Relevant que la retenue de l’étranger « n’a duré que pendant la durée [sic] strictement nécessaire à la vérification de la régularité du séjour », une période « relativement restreinte », le premier président estime que la mesure « ne s’est pas prolongée au point qu’elle obligeait les services à lui proposer de leur propre chef de s’alimenter ou boire ». Et de conclure à l’absence de « comportement de nature à constituer une contrainte disproportionnée de l’étranger de la part des services de police ».
Donner à boire et à manger à un prisonnier étranger ne serait pas un impérieuse nécessité, mais une simple faculté, laissée à l’appréciation et à l’initiative de la police ? La privation d’eau et de nourriture d’un sans-papier, pourvu qu’elle soit adaptée aux besoins de l’enquête, ne constituerait qu’une gêne supportable – si ce n’est inévitable ?
Il est vrai que ni la Déclaration universelle des droits de l’homme, ni la Constitution française ne précisent que la République doit remettre à chaque prisonnier une cruche et un quignon de pain. Et d’ailleurs, pourquoi pas de la brioche, et cinq fruits et légumes par jour ?… Il faut aussi reconnaitre que sauter un repas avant d’être expulsé, c’est bien peu de choses pour un sans-papier. Puisqu’il s’apprête à repartir crever de faim dans son pays d’origine, autant qu’il s’y prépare tout de suite. Ainsi qu’on l’enseigne dans les facs de Droit : « ti bouffes, ti bouffes pas, ti crèves quand même ! »
Cependant, quels que soient les mérites de l’argumentation développée par le premier président quant à la quotité acceptable de privations subie par un justiciable étranger lors de sa retenue, ils n’ont pas la moindre chance de venir troubler la digestion de la juridiction supérieure, qui a déjà dit le droit dans une décision rendue le 1er décembre 2010. La Cour de cassation y approuve sans réserve une juridiction qui avait libéré un sans-papier, simplement parce qu’entre son arrivée au tribunal à 9 heures et l’audience qui s’était tenue à 17 heures, il n’avait reçu ni nourriture ni boisson. Et la haute juridiction d’écarter toute possibilité d’accommodement avec la règle : il importe peu que l’étranger n’ait formulé aucune demande ni essuyé aucun refus ; il est totalement indifférent que cette contrainte n’ait duré que « pendant le temps strictement nécessaire ».

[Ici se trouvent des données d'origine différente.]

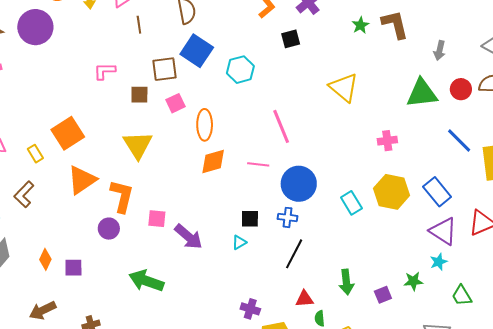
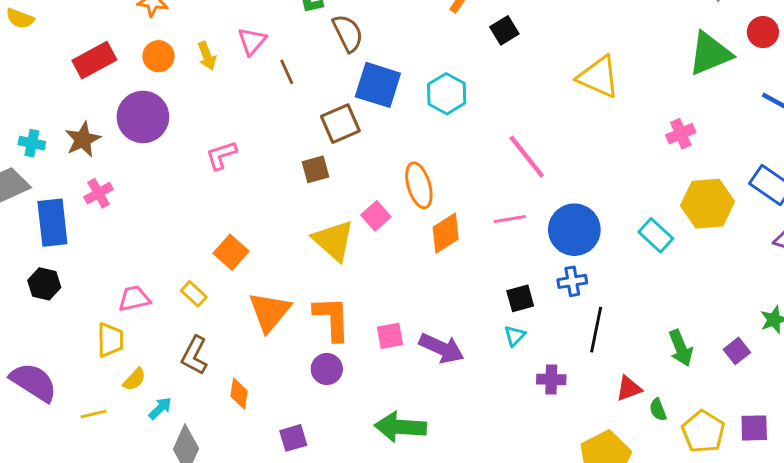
pink L-shape: (105, 71) -> (221, 155), moved
pink square: (176, 103) -> (376, 216), moved
orange square: (68, 133) -> (231, 252), size x0.7
orange diamond: (45, 259) -> (239, 394), moved
purple cross: (250, 309) -> (551, 379), moved

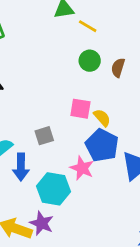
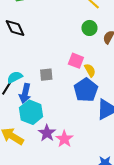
pink star: (82, 168) -> (64, 139), moved
cyan hexagon: (53, 189) -> (31, 112), moved
purple star: (42, 223) -> (47, 133), moved

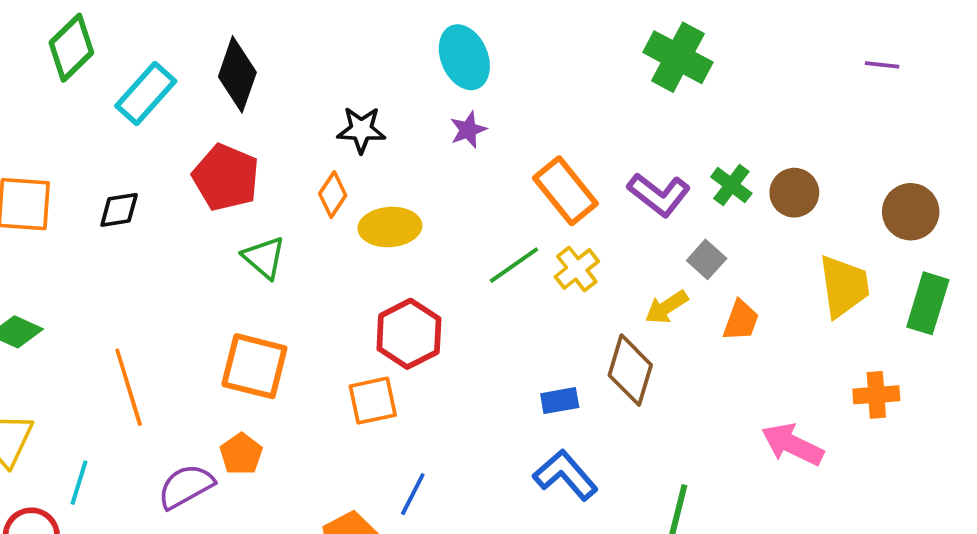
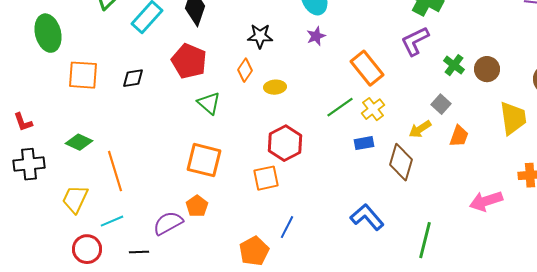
purple L-shape: (659, 195) -> (415, 41), moved, turned 116
yellow ellipse: (390, 227) -> (275, 87), size x0.7
orange line: (129, 387) -> (115, 171), moved
blue rectangle: (560, 401) -> (364, 143), moved
pink arrow: (792, 444) -> (486, 201), turned -44
cyan line: (79, 483) -> (112, 221), turned 50

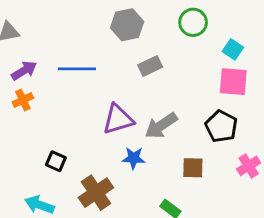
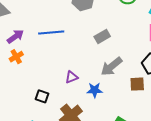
gray rectangle: (150, 66) -> (102, 36), moved
purple triangle: (118, 119) -> (72, 77), moved, size x0.6
brown square: (193, 168) -> (137, 84), moved

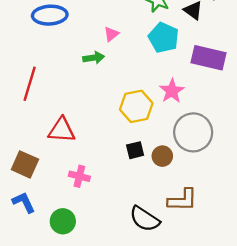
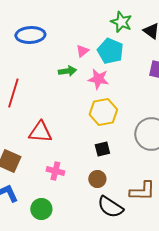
cyan pentagon: (164, 38) -> (110, 51), moved
pink star: (172, 91) -> (98, 79), moved, turned -30
brown circle: (162, 156) -> (97, 179), moved

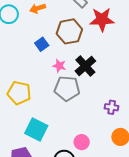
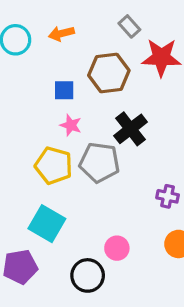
blue square: (42, 44) -> (64, 90), turned 32
pink star: (59, 66) -> (71, 125), moved
yellow pentagon: (19, 93) -> (54, 166), moved

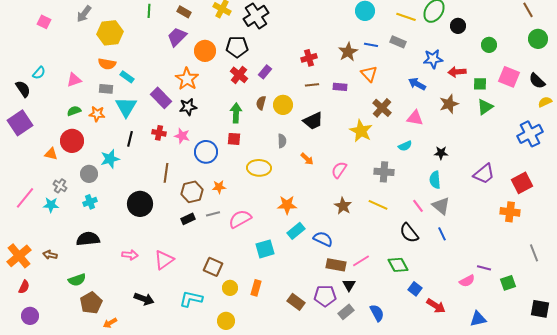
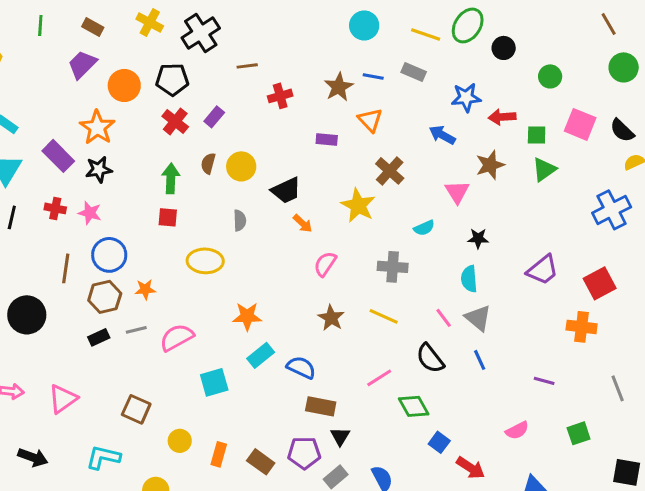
brown line: (312, 85) -> (247, 66), moved
pink triangle: (415, 118) -> (457, 192), moved, turned 48
blue circle: (206, 152) -> (109, 255), moved
orange arrow: (307, 159) -> (303, 223), moved
pink line: (361, 261) -> (379, 378), moved
purple line: (484, 268) -> (544, 381), moved
yellow circle: (230, 288) -> (180, 441), moved
orange rectangle: (256, 288) -> (219, 454), moved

Pour un prisonnier, recevoir de la nourriture et de la boisson, c’est tout simplement une question de respect des droits les plus élémentaires de la personne. Ça ne devrait même pas être discuté.
Le matin du 25 juillet 2013, pendant que le premier président de la Cour d’appel délibérait, Monsieur D. comparaissait à une autre audience qui se tenait devant le tribunal administratif. Lorsqu’il est revenu vers midi au centre de rétention, le greffe lui a remis l’ordonnance du juge judiciaire, qui prolongeait sa rétention. Monsieur D. lui a tendu en retour l’ordonnance du juge administratif, qui venait au contraire de décider de le libérer.
Conséquence de l’annulation de l’arrêté préfectoral par cette dernière juridiction ? La décision du premier président, qui voulait prolonger une rétention elle-même illégale, était automatiquement annulée, pour perte de fondement juridique (Cass. Civ. 14 mars 2012).
Monsieur D. a soigneusement remisé la décision de la cour d’appel au fond de sa poche, récupéré ses affaires, et quitté le centre de rétention. C’était l’heure du déjeuner.